Divorce is one of the most stressful changes we can make in our lives. The family we’ve spent such a long time creating and nourishing is falling apart, and it is taking its toll on our emotional, mental, and physical health. If you’re the one who initiated the divorce, it can be even worse, as you may begin doubting your decision and yourself in general.

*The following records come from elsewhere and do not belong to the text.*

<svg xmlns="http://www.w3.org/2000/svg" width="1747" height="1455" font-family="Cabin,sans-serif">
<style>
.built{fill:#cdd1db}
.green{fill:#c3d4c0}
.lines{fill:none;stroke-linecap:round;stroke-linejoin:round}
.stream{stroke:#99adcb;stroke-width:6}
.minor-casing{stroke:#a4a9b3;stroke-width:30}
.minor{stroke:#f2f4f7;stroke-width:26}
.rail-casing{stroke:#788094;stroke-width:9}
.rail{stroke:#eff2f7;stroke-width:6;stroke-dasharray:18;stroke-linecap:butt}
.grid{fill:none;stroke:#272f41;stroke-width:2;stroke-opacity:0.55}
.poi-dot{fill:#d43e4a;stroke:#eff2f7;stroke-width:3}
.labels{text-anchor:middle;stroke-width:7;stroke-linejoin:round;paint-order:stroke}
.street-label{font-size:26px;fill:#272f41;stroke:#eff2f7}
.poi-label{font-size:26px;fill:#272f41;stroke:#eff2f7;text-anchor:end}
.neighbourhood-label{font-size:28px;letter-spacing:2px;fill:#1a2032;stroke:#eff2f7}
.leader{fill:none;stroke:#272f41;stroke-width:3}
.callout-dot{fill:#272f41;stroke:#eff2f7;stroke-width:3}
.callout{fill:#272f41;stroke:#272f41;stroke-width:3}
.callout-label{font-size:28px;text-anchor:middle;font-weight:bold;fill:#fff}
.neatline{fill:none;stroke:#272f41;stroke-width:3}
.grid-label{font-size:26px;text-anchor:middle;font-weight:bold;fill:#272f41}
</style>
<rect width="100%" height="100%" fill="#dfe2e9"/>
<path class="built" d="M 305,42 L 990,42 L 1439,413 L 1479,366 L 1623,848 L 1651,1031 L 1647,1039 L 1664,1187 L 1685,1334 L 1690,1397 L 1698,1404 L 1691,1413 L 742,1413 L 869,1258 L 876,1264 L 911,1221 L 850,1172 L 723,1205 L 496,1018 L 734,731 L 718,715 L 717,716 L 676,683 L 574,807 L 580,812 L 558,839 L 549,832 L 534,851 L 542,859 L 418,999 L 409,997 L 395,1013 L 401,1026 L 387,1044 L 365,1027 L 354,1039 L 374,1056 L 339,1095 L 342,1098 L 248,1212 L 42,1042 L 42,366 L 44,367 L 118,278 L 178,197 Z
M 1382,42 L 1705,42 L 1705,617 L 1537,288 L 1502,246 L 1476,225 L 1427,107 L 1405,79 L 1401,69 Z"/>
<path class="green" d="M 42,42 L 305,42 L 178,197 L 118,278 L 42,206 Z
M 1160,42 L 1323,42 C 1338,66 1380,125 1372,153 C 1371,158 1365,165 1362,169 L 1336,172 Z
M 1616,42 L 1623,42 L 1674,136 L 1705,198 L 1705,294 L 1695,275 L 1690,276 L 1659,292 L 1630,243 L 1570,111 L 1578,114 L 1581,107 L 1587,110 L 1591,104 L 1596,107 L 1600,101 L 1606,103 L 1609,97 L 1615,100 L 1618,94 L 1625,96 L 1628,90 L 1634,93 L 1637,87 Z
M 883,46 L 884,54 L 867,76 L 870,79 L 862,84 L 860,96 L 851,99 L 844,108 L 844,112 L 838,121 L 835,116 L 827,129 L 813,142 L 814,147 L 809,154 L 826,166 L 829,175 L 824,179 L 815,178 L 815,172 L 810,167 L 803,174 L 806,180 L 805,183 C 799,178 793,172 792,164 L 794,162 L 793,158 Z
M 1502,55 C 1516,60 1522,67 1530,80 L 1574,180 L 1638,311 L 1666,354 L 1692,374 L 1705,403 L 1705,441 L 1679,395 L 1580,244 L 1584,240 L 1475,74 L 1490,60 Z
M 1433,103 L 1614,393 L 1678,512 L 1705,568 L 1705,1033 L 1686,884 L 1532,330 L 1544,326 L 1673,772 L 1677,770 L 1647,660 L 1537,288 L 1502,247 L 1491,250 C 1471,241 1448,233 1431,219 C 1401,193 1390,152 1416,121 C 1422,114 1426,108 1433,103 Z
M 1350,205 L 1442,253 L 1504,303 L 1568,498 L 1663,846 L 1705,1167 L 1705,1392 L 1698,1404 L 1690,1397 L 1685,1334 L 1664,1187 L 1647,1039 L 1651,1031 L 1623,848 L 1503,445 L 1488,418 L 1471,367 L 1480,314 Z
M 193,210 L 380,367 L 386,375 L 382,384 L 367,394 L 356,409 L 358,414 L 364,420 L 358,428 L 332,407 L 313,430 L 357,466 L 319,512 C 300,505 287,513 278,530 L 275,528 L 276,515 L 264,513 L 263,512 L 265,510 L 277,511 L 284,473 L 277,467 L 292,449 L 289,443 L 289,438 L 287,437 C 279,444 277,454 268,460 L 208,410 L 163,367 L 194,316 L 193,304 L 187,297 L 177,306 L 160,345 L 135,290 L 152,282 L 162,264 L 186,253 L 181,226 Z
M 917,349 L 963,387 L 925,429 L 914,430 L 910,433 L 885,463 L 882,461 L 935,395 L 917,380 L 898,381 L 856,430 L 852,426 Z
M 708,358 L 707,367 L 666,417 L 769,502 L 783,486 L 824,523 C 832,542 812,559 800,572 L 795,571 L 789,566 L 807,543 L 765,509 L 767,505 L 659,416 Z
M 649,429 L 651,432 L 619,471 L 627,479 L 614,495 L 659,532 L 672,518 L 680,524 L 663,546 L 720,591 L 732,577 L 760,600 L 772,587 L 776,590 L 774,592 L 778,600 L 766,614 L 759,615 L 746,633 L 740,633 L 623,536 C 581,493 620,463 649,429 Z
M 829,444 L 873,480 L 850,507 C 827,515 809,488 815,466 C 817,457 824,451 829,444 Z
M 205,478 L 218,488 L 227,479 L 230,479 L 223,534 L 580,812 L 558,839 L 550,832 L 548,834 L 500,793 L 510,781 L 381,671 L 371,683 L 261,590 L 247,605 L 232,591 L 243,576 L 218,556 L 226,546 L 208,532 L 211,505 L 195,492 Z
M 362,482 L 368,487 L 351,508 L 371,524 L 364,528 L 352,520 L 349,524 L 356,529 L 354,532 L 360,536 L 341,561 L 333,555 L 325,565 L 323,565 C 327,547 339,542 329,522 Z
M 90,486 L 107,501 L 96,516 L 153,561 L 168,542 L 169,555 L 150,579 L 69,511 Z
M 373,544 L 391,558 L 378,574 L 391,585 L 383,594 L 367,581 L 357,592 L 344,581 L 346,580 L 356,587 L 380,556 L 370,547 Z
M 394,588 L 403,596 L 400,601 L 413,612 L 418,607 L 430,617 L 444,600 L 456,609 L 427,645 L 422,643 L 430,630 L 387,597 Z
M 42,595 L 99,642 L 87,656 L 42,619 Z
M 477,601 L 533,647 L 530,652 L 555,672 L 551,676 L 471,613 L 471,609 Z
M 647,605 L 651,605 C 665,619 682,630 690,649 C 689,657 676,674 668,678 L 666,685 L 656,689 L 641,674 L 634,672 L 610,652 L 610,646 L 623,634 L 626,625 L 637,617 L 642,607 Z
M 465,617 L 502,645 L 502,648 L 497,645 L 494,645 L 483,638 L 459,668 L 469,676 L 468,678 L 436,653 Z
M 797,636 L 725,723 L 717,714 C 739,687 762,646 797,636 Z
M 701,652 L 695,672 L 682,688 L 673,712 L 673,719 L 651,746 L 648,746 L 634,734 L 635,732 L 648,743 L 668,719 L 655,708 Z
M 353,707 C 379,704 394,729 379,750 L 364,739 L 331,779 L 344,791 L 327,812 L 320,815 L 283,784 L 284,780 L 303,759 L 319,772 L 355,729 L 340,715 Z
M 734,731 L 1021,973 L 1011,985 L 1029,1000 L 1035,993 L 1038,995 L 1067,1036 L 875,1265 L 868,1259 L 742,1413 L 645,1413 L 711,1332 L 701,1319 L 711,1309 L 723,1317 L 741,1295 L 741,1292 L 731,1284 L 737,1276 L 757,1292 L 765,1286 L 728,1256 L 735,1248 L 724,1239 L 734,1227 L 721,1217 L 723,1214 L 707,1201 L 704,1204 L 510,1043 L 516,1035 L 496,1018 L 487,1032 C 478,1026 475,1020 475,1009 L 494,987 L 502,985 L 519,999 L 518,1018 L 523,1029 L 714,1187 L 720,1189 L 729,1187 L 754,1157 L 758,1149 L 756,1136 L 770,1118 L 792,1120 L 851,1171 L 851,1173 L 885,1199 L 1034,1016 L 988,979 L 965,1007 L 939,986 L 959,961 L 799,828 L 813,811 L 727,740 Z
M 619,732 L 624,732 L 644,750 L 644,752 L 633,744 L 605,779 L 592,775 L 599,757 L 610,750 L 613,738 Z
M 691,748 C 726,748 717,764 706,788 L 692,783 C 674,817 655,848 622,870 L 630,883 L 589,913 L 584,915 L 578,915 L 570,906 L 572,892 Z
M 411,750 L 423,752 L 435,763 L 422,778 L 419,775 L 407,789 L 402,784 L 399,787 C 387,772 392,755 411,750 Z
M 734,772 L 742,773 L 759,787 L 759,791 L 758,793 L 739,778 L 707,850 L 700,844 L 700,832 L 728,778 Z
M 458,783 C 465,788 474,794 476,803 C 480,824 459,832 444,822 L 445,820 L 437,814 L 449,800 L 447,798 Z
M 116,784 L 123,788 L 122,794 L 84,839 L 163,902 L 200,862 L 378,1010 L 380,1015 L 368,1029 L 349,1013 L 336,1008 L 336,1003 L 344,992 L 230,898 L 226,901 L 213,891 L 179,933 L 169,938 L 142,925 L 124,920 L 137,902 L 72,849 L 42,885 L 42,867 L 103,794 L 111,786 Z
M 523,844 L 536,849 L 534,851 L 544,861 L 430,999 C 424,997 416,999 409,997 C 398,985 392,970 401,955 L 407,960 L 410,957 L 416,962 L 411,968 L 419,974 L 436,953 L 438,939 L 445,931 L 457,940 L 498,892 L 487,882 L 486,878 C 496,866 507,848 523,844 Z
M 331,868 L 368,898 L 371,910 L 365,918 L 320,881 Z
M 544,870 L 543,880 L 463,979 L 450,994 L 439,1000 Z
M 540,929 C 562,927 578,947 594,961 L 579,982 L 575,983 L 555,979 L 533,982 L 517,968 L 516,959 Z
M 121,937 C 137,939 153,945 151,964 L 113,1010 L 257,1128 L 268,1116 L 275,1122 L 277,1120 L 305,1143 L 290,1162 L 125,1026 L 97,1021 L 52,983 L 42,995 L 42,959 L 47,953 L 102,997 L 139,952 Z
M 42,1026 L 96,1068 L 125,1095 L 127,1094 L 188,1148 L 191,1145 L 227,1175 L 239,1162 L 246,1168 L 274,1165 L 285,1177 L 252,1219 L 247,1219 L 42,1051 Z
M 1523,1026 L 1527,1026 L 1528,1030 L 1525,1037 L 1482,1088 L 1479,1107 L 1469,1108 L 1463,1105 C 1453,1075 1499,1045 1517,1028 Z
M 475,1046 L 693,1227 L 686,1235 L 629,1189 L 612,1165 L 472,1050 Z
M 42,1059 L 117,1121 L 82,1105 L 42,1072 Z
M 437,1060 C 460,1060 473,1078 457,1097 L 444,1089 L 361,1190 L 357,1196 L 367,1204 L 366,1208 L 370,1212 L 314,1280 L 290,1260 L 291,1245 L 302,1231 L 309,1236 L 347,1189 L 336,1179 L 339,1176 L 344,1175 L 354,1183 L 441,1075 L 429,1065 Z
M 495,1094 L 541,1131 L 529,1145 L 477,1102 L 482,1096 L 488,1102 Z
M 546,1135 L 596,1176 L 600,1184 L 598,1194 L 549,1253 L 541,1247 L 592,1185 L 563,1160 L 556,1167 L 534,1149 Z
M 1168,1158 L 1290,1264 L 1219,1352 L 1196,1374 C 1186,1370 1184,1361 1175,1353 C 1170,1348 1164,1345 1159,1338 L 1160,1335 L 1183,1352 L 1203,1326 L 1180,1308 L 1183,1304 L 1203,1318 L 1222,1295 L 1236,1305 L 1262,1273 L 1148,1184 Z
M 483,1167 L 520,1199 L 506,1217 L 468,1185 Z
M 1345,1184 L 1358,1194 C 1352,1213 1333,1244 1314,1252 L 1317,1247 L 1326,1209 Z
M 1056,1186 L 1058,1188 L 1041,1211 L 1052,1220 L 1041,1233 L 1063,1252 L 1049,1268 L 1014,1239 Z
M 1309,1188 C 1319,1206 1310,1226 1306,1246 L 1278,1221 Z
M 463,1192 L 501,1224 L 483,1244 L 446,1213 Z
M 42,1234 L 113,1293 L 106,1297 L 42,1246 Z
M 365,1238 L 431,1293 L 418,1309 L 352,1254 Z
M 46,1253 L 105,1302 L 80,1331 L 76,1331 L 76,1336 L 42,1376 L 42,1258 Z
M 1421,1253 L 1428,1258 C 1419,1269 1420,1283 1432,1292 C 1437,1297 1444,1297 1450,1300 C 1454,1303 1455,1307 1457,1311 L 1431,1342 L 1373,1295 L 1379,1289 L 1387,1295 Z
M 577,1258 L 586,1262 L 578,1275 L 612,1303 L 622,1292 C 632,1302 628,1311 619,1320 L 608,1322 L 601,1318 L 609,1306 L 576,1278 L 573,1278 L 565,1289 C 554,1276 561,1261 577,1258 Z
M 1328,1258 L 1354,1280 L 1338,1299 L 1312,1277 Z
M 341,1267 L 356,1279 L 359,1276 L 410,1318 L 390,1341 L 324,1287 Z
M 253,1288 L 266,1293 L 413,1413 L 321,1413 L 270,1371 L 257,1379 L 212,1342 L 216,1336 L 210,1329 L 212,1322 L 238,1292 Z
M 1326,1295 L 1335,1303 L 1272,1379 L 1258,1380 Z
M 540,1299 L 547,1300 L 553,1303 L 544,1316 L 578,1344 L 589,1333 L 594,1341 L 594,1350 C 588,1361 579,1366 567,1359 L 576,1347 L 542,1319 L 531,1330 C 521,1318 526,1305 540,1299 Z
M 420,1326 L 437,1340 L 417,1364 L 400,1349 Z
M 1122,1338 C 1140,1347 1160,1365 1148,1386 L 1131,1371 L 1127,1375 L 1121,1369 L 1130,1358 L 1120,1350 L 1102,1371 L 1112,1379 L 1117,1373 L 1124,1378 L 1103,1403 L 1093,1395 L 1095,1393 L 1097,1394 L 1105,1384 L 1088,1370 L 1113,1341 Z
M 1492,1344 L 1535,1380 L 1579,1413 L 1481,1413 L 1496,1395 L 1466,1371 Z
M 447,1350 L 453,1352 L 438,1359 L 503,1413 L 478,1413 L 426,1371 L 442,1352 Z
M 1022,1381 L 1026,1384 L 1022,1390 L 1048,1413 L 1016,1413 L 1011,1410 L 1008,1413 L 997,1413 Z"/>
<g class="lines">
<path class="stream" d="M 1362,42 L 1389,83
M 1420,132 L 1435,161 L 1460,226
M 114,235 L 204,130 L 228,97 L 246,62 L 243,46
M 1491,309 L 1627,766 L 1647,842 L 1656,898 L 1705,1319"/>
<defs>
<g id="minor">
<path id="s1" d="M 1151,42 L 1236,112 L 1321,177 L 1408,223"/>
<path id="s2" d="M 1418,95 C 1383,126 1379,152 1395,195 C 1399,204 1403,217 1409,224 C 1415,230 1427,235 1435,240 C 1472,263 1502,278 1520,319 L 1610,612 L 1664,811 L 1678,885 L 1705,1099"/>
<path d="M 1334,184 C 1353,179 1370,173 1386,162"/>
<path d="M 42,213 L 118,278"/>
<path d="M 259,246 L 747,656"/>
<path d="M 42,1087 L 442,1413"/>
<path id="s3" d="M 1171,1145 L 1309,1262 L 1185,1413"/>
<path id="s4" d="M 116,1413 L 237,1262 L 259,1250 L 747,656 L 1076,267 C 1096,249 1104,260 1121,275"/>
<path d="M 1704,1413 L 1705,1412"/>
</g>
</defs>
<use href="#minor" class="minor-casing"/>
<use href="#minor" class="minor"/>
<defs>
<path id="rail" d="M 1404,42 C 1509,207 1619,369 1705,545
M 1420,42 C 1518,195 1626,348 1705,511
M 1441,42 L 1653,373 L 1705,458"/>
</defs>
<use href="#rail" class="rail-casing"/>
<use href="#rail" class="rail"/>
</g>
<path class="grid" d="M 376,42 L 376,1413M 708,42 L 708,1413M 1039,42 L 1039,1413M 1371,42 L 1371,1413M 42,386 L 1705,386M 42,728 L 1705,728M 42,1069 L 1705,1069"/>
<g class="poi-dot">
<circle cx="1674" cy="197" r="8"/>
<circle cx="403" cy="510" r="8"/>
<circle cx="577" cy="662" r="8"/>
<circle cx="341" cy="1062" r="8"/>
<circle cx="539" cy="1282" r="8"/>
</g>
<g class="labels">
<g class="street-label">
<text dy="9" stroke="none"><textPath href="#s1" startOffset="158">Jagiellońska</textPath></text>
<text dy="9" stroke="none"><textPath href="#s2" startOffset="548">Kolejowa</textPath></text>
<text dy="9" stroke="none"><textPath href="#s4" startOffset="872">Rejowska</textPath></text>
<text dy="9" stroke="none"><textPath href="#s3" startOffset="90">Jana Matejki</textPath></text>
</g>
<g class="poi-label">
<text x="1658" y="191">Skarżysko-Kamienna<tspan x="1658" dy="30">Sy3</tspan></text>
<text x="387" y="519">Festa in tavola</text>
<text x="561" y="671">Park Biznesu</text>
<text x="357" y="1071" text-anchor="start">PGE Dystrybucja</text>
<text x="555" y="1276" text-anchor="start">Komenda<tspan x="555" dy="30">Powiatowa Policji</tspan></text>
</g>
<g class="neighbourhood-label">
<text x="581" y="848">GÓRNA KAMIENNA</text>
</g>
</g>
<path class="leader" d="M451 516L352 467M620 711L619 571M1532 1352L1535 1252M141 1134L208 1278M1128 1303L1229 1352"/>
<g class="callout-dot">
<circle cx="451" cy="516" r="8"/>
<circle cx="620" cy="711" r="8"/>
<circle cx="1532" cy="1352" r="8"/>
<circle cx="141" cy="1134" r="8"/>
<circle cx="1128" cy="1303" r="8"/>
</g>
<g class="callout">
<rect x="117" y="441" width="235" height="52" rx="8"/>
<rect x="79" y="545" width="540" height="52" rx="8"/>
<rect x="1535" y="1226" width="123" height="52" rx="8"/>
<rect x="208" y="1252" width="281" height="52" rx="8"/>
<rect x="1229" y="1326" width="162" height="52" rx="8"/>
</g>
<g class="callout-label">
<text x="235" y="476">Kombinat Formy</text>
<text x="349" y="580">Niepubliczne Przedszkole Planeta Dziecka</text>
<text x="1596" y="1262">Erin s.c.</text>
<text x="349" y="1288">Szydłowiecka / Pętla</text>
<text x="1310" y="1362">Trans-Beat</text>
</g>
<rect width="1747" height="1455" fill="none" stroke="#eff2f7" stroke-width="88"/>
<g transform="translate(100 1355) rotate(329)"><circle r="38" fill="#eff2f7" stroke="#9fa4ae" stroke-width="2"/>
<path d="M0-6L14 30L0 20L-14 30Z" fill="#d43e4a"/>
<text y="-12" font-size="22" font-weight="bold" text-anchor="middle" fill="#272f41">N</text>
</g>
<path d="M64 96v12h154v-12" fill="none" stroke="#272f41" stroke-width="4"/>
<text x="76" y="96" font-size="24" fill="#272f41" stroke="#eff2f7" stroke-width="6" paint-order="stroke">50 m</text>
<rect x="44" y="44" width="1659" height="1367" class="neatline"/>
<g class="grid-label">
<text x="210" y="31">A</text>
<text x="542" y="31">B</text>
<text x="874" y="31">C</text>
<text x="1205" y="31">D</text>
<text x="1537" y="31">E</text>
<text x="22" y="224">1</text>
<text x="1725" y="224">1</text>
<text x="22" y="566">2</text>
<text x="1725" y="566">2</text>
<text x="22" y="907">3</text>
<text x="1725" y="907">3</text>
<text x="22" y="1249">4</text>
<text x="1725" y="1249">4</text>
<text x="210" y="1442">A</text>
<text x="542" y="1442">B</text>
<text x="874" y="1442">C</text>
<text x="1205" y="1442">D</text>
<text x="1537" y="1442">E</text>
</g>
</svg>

If you have children, the matter becomes even more complicated. You cannot think only of yourself, and you need to make sure that their world doesn’t come crumbling down. It’s a lot to think about, and you may feel overwhelmed. The key to getting through these undoubtedly trying times is to always be aware that what you’re feeling is natural. It happens to most of the people (if not everyone) who go through a divorce. To shed some light on the matter, here are some common psychological and emotional aspects of divorce.
1. Guilt
The most common feeling that comes up in a process of a divorce is guilt. Everybody feels it. You may feel guilty for cheating or doing anything to endanger your marriage. If you’re not the one who initiated the divorce, you may still feel guilty for not working hard enough to keep your marriage together. If you are, it’s even worse, since in that case, you can feel the responsibility for breaking up your family. If you have children, you may feel guilty for causing them an emotional trauma and separating them from one of their parents. Even your children may feel guilty, as little ones sometimes assume that their parents’ divorce is their fault somehow. They may think that they misbehaved or made you stop loving them. It is a very unpleasant feeling, but it is also a completely natural one. The important thing you need to keep in mind at all times is that it’s not just your fault.
2. Anxiety
At this point in your life, you will feel anxious about the future. Everything you’ve worked so hard to build has fallen apart, and now you’re dreading what’s to come. You have to completely reorganize your life, and it’s scary. You may feel let down or inadequate, and everything seems like too much. Try to reduce your anxiety by trying to live as stress-free as possible. Find some good family law specialists to ensure the technicalities of your divorce go without a scratch, for starters. Introduce some good habits into your life – start doing yoga, for instance. Finally, be organized, so you have a solid structure to fall back on. Start meal prepping, so you have one less thing to worry about during the week, etc.
3.Grief
Depression after a divorce is very common, but the grief is present in virtually every divorce. No matter what the end was like, you are still separating from the person you loved and cherished enough to agree to marry them at one point of your life. Grief is completely natural and understandable, but it is very painful as well. Still, it is also healthy. It’s a stage you must go through in order to heal. If at one point it becomes too much, don’t hesitate to see a professional.
4. Anger
You may be angry even if nobody did anything wrong. Sometimes you’ll be angry at your ex, because of a variety of reasons. It doesn’t matter how objective the reasons are – the anger can be directed toward anything from him or her cheating to him or her not understanding your needs. This feeling can cause plenty of problems in the courtroom and even after everything is done. However, your feelings won’t give way to objectivity just like that, and forgiveness takes time. However, you do need to forgive your ex, and yourself as well. Otherwise, you’ll find yourself succumb to bitterness and it will reflect badly on your life and even your children’s lives.
5. Relief
If a relationship was very stressful for you, you may feel relief mixed with all the other emotions after the end. It doesn’t have to be an abusive marriage for you to feel better when it ends. Your ex may be a lovely person, but the simple fact of living with somebody who annoys you or judges your tastes and actions may be enough to create the tension. Once you get the divorce, you may notice that you feel lighter and more peaceful, because the tension of your marriage has disappeared. However, this doesn’t mean that you won’t be hurt or angry at the same time. Still, you can choose the aspect to focus on, and if there is a positive feeling to hold on to, the situation will be much easier for you.
Understanding your reactions and identifying your emotions correctly is the vital part of overcoming your divorce. Make a point of not giving yourself enough time to process everything that’s happened, and you’ll be just fine in the end.